Deal Of The Week: December 23, 2021
RHO opens 1♠, you pass, LHO raises to 2♠ and after partner passes, RHO bids 6♠! You lead the 3♦ and partner plays the queen and declarer wins the ace. Declarer crosses to the ace of hearts and cashes the ace of clubs, pitching away the jack of diamonds. Next is the jack of spades, partner playing the three and declarer the two, putting you in with the king. What do you lead next? Answer below....
Morton Friedgood (1913-2006) was a New York City writer who worked in the motion picture industry and wrote crime novels under the pen name John Godey. The most celebrated of these was The Taking of Pelham One Two Three, a 1973 bestseller about the hijacking of a subway train which was the basis for a fun 1974 movie (as well as several other later adaptations which were not as good). Both the book and the 1974 film feature a key plot element: recognizing what is knowable and what is not.
The four hijackers stop a subway train in mid-afternoon, release the back cars and send the motorman to walk the passengers in the back cars through the tunnel back to the previous station, keeping the front car and the eighteen passengers as hostages. They give the city one hour to assemble a million dollars in cash and deliver it to the train. As the deadline approaches, the Transit Authority policeman (Zach Garber, played by Walter Matthau) negotiating with the leader of the hijackers (Mr. Blue, played by Robert Shaw) on the radio asks for more time, but is repeatedly denied. Finally the hijacker allows a small concession: if they get the money to the station entrance by the deadline, that will be acceptable. A police car races through the city streets with the bag of money the federal reserve has just hastily prepared, but there is a collision and Garber is told on the radio that the money will be late.

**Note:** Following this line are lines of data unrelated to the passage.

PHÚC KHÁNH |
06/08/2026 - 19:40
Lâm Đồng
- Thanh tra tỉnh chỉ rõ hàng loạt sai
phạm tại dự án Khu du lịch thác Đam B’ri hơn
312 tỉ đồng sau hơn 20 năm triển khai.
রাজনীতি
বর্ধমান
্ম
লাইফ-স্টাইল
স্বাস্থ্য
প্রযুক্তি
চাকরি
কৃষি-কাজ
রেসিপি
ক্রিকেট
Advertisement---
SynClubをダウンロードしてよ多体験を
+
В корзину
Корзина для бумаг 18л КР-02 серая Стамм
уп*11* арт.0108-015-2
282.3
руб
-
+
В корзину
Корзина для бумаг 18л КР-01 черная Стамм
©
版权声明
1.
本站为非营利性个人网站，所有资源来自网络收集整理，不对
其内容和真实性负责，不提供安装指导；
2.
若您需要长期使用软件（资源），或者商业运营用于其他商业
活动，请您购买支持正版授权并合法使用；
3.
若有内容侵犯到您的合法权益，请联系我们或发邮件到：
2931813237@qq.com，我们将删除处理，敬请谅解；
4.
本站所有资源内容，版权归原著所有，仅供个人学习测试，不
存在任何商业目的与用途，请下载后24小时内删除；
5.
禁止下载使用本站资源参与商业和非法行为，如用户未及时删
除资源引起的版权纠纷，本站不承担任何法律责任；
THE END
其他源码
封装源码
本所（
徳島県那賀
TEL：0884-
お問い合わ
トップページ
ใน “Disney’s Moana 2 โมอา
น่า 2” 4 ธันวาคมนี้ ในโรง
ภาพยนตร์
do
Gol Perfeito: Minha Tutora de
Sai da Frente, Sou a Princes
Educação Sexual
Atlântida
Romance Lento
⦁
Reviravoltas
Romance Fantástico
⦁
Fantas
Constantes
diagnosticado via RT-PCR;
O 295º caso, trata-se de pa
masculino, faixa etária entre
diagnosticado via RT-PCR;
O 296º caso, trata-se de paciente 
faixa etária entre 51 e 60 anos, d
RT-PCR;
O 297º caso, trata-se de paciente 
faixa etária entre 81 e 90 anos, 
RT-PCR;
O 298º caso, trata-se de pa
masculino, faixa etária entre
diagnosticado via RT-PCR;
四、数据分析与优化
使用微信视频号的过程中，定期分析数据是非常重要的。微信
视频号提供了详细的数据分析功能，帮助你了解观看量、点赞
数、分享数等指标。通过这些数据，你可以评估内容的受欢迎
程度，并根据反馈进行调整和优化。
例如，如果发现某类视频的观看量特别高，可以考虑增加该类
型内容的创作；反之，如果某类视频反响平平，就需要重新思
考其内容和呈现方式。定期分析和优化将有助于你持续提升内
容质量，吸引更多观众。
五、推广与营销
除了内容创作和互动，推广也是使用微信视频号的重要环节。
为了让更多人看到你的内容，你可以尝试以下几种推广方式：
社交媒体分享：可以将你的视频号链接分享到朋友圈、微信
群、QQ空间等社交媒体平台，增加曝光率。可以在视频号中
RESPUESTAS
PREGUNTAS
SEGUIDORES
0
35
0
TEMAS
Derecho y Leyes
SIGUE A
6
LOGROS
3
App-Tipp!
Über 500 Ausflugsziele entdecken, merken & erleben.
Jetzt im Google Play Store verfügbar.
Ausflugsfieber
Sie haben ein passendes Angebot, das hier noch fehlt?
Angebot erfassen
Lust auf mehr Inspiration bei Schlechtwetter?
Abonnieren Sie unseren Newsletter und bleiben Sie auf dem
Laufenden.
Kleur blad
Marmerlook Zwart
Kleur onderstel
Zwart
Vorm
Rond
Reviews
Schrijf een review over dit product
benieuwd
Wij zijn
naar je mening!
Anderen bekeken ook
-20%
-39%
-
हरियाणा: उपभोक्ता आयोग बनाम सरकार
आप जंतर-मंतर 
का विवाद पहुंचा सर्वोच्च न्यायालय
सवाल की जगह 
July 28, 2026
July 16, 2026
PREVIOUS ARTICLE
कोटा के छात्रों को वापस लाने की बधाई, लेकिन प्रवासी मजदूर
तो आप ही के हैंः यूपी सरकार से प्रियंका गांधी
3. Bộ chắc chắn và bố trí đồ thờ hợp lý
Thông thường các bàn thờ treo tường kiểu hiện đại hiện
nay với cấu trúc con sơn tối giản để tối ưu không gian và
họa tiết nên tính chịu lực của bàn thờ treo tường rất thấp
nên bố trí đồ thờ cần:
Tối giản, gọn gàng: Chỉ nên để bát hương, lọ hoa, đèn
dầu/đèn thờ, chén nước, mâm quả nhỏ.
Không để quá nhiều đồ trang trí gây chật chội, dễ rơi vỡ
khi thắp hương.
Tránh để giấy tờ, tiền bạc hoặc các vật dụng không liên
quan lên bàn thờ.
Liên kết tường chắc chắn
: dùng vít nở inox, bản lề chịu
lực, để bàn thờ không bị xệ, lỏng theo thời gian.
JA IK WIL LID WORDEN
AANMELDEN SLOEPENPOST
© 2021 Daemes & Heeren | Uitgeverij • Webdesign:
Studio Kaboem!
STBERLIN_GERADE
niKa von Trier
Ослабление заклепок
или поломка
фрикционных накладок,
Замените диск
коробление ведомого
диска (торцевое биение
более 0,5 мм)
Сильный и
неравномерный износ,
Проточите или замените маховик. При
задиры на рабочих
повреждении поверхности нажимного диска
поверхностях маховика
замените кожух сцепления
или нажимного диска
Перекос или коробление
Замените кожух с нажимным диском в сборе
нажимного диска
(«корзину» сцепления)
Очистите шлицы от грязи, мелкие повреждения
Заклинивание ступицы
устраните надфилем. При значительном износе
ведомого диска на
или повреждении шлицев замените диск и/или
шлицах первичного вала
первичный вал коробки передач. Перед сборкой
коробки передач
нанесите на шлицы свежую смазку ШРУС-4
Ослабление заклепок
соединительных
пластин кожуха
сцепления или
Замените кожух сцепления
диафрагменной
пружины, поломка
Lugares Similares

"We can start scratching those eighteen hostages off one per minute then," says Garber to the police lieutenant calling in the bad news. "How can they do that?" asks the lieutenant. "It'll be here a few minutes after the deadline. They know the money was coming and they know we were trying to get it there as fast as possible. We just hit some traffic and had a crash, that's all."
"They don't know anything about that down there," says Garber. "They don't know anything at all..." and then it hits him. He hits the button to talk to the hijackers: "Pelham One Two Three, the money has arrived! Repeat, the money has arrived." The rest of the command center immediately realizes Garber's ploy. "I hope it works," says the main dispatcher.
I'll let you find the movie (or the book) and check out how it worked. (Not much of a spoiler, that's less than halfway into the film.)
In bridge, understanding what the opponents probably know and cannot know yet can be crucial if the result could go either way. This week's deal is one where I tried the Zach Garber strategy:
If the K♠ is onside I will make twelve tricks easily by pulling trumps and winning five spades, five hearts, and the minor suit aces. I took a small risk by playing a heart to dummy, risking the contract if hearts were 5-0, but against a distribution like that I would probably not have succeeded anyhow. The real problem is that the diamond lead removes my only winner in the suit, and if the trump finesse fails I will lose another diamond and go down, unless I can convince the opponents that leading a second diamond is futile. Crossing to the ace of hearts and leading the ace of clubs to discard the jack of diamonds (would they believe the deuce? Unlikely.) looks like I began with only two diamonds. From East's point of view, declarer could easily be 6=5=2=0 on an auction like this one. Partner might have three hearts to the queen, or a second trump might leave me a trump short if I plan to crossruff. Poor West is stuck in a stalled subway train with no easy way to discover what is happening. It might just be disastrous to try to cash the K♦ instead of trying to find a second defensive trick elsewhere.
The key to deceptive plays like this one is to do them early on in the play, as early as possible. Good defenders will signal and piece together the distribution very quickly and learn whatever there is to learn. Against expert players you can expect on most deals that the hand is an open book after six tricks or less. But there is nothing to lose as declarer by setting such traps if there is a potential problem that needs to be avoided. And if you chose to lead something other than the K♦ when reading the problem above, sympathies: it happens to us all occasionally!
By the same token, if you pull something like this off at the table, be aware that the defender ensnared by your deceptive play is likely to be a bit embarassed for falling for it. This is not the time to gloat or laugh. Just score it up and calmly explain, if asked, why you played it that way.
By the way, if you find a John Godey novel in a used bookstore, you will be in for an entertaining read. Godey's calling card was the surprise ending, which in all of his novels was a twist in the final sentence. The Pelham novel's finale was good but the movie twist, a final scene with Matthau, Martin Balsam, and Jerry Stiller, was much better: a brand-new twist at the end following a suspenseful scene involving the ransom cash, the search for the one unaccounted for hijacker, and a telltale sign just before the end credits rolled!